CONCEPT Cited by 1 source
Async Kafka publication for telemetry¶
Async Kafka publication for telemetry is the pattern where a hot-path producer (query serving layer, RPC handler, application thread) writes telemetry to a bounded in-memory buffer and an independent flusher thread drains the buffer to Kafka asynchronously. The hot path never blocks on Kafka availability; the buffer absorbs transient Kafka outages up to its capacity; observations beyond the capacity are dropped.
(Source: sources/2026-04-21-planetscale-storing-time-series-data-in-sharded-mysql-to-power-query-insights.)
Why async for telemetry¶
The three load-bearing properties:
- Per-query overhead must be negligible. A hot-path producer emitting one telemetry record per query cannot wait on a broker RTT — even a 1 ms synchronous round trip on every query adds percent-level overhead on queries that already run in a few milliseconds.
- Telemetry must not cause unavailability of the thing it is observing.
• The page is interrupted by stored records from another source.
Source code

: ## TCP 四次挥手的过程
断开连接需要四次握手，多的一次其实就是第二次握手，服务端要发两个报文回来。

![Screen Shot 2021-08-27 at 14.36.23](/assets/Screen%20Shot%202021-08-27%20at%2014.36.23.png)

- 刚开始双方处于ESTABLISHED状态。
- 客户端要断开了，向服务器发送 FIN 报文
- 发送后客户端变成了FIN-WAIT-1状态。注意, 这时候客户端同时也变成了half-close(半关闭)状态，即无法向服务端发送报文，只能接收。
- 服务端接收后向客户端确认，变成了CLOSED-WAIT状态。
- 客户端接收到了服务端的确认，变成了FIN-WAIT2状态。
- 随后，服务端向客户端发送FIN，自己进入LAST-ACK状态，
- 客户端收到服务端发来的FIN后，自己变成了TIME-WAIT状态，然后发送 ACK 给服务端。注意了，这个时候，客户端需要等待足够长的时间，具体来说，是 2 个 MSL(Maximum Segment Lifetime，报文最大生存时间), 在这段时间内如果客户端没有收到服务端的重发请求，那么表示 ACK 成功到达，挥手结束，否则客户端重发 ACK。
If Kafka is down and the producer blocks, the observed system is down with it. Telemetry is a nice-to-have; serving is a must-have. Availability-over- data-completeness is the correct trade-off for this axis.
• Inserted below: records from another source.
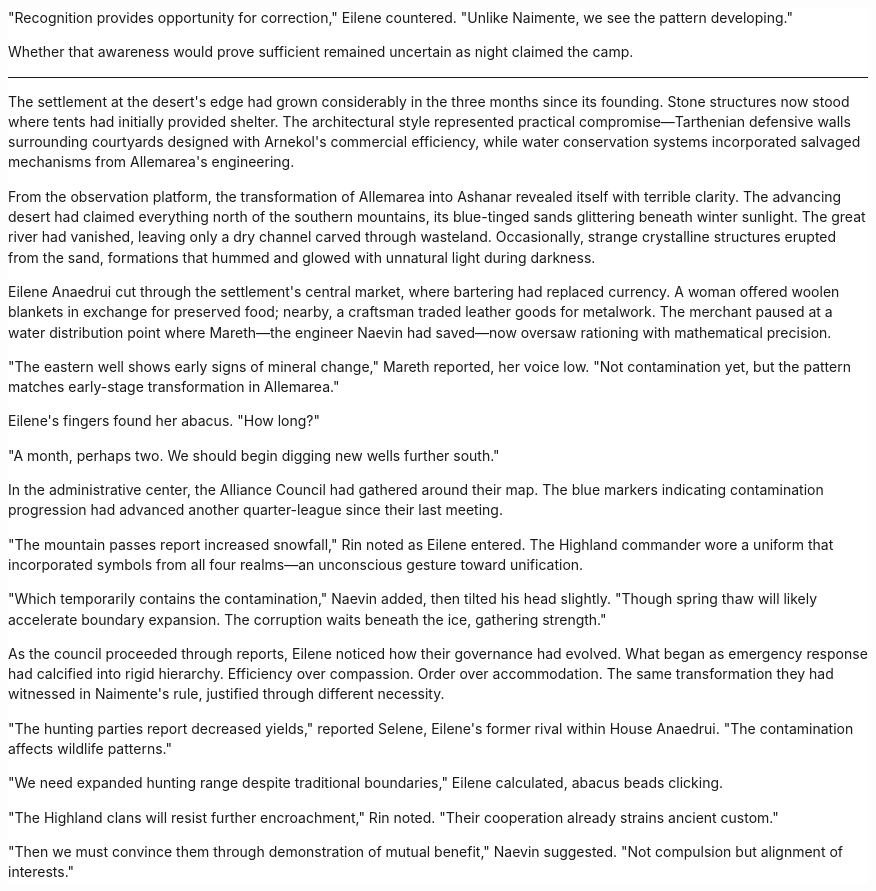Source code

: "Recognition provides opportunity for correction," Eilene countered. "Unlike Naimente, we see the pattern developing."

Whether that awareness would prove sufficient remained uncertain as night claimed the camp.

---

The settlement at the desert's edge had grown considerably in the three months since its founding. Stone structures now stood where tents had initially provided shelter. The architectural style represented practical compromise—Tarthenian defensive walls surrounding courtyards designed with Arnekol's commercial efficiency, while water conservation systems incorporated salvaged mechanisms from Allemarea's engineering.

From the observation platform, the transformation of Allemarea into Ashanar revealed itself with terrible clarity. The advancing desert had claimed everything north of the southern mountains, its blue-tinged sands glittering beneath winter sunlight. The great river had vanished, leaving only a dry channel carved through wasteland. Occasionally, strange crystalline structures erupted from the sand, formations that hummed and glowed with unnatural light during darkness.

Eilene Anaedrui cut through the settlement's central market, where bartering had replaced currency. A woman offered woolen blankets in exchange for preserved food; nearby, a craftsman traded leather goods for metalwork. The merchant paused at a water distribution point where Mareth—the engineer Naevin had saved—now oversaw rationing with mathematical precision.

"The eastern well shows early signs of mineral change," Mareth reported, her voice low. "Not contamination yet, but the pattern matches early-stage transformation in Allemarea."

Eilene's fingers found her abacus. "How long?"

"A month, perhaps two. We should begin digging new wells further south."

In the administrative center, the Alliance Council had gathered around their map. The blue markers indicating contamination progression had advanced another quarter-league since their last meeting.

"The mountain passes report increased snowfall," Rin noted as Eilene entered. The Highland commander wore a uniform that incorporated symbols from all four realms—an unconscious gesture toward unification.

"Which temporarily contains the contamination," Naevin added, then tilted his head slightly. "Though spring thaw will likely accelerate boundary expansion. The corruption waits beneath the ice, gathering strength."

As the council proceeded through reports, Eilene noticed how their governance had evolved. What began as emergency response had calcified into rigid hierarchy. Efficiency over compassion. Order over accommodation. The same transformation they had witnessed in Naimente's rule, justified through different necessity.

"The hunting parties report decreased yields," reported Selene, Eilene's former rival within House Anaedrui. "The contamination affects wildlife patterns."

"We need expanded hunting range despite traditional boundaries," Eilene calculated, abacus beads clicking.

"The Highland clans will resist further encroachment," Rin noted. "Their cooperation already strains ancient custom."

"Then we must convince them through demonstration of mutual benefit," Naevin suggested. "Not compulsion but alignment of interests."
- Transient Kafka unavailability is expected. Kafka clusters reboot, elect leaders, rebalance partitions. The buffer must absorb seconds-to-minutes of producer-side disconnects without losing observations that happened during the gap.
Canonical implementation: bounded memory buffer + async¶
flush
Rafer Hazen, PlanetScale, 2023-08-10: "Data submitted in VTGate is published to a bounded memory buffer and flushed to Kafka asynchronously. Asynchronous publication minimizes per-query overhead and ensures we continue to serve queries even during a Kafka outage. We guard against a temporary Kafka unavailability by buffering up to 5MB, which will be sent when Kafka becomes available again."
Mechanism:
- Hot path appends a serialised record to a bounded in-memory buffer (ring buffer / blocking queue / lock-free SPSC).
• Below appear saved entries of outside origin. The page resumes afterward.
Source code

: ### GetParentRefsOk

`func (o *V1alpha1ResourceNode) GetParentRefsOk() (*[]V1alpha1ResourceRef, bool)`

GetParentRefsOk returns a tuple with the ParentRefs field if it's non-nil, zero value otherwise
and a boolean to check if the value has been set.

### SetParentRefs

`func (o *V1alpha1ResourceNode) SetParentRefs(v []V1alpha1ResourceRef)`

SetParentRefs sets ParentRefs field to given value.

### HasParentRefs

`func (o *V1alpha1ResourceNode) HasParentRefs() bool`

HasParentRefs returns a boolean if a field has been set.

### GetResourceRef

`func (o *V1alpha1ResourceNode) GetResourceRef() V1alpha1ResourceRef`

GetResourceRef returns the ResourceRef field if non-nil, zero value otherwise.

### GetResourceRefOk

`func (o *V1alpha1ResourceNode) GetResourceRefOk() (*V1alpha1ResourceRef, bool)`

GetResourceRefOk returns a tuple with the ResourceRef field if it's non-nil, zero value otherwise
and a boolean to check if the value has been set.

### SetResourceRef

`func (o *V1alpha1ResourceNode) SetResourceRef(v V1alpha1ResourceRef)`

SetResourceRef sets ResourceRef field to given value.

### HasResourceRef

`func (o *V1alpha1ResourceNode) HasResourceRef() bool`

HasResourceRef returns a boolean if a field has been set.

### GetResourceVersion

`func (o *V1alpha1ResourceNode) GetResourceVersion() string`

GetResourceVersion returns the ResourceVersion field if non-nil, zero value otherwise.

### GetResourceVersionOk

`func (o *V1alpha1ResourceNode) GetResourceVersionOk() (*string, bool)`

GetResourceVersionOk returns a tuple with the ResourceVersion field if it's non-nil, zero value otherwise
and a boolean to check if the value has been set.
- Independent flusher thread reads from the buffer and writes batched records to Kafka.
- When the buffer is full, producers drop the record rather than block (or apply backpressure selectively — the choice is product-dependent).
- PlanetScale's canonical VTGate-side budget is 5 MB per VTGate.
Size of the buffer¶
The 5 MB figure is an operator choice balancing:
- Too small → records drop during ordinary Kafka hiccups (leader election, network blip, broker restart).
- Too large → process-memory pressure on the hot-path-producer process; stale observations (if Kafka is down for minutes, what you eventually flush is minutes old and no longer operationally useful).
PlanetScale sizes the buffer to absorb a typical Kafka blip (seconds to low minutes) without eating meaningful VTGate memory.
Composition: drops under failure are visible¶
If the hot path drops telemetry when the buffer is full, that drop is itself an observable event: the number of dropped telemetry records should be a metric (ironically, emitted to Prometheus or a second-path). This closes the loop: operators can see when Kafka was unavailable long enough for the buffer to fill, even if the individual dropped telemetry records are gone.
Contrast: sync publish¶
The synchronous alternative — producers write records to Kafka directly on the hot path and wait for ack — has all three failure modes: adds RTT overhead per query, makes the observed system unavailable during Kafka outages, and provides no transient-outage absorption.
Async-plus-buffer is the canonical tradeoff for any observability-grade producer.
Seen in¶
- sources/2026-04-21-planetscale-storing-time-series-data-in-sharded-mysql-to-power-query-insights — canonical wiki disclosure. Hazen canonicalises VTGate's 5 MB per-instance async buffer as a primary design goal: "the instrumentation should never slow your database down or cause unavailability."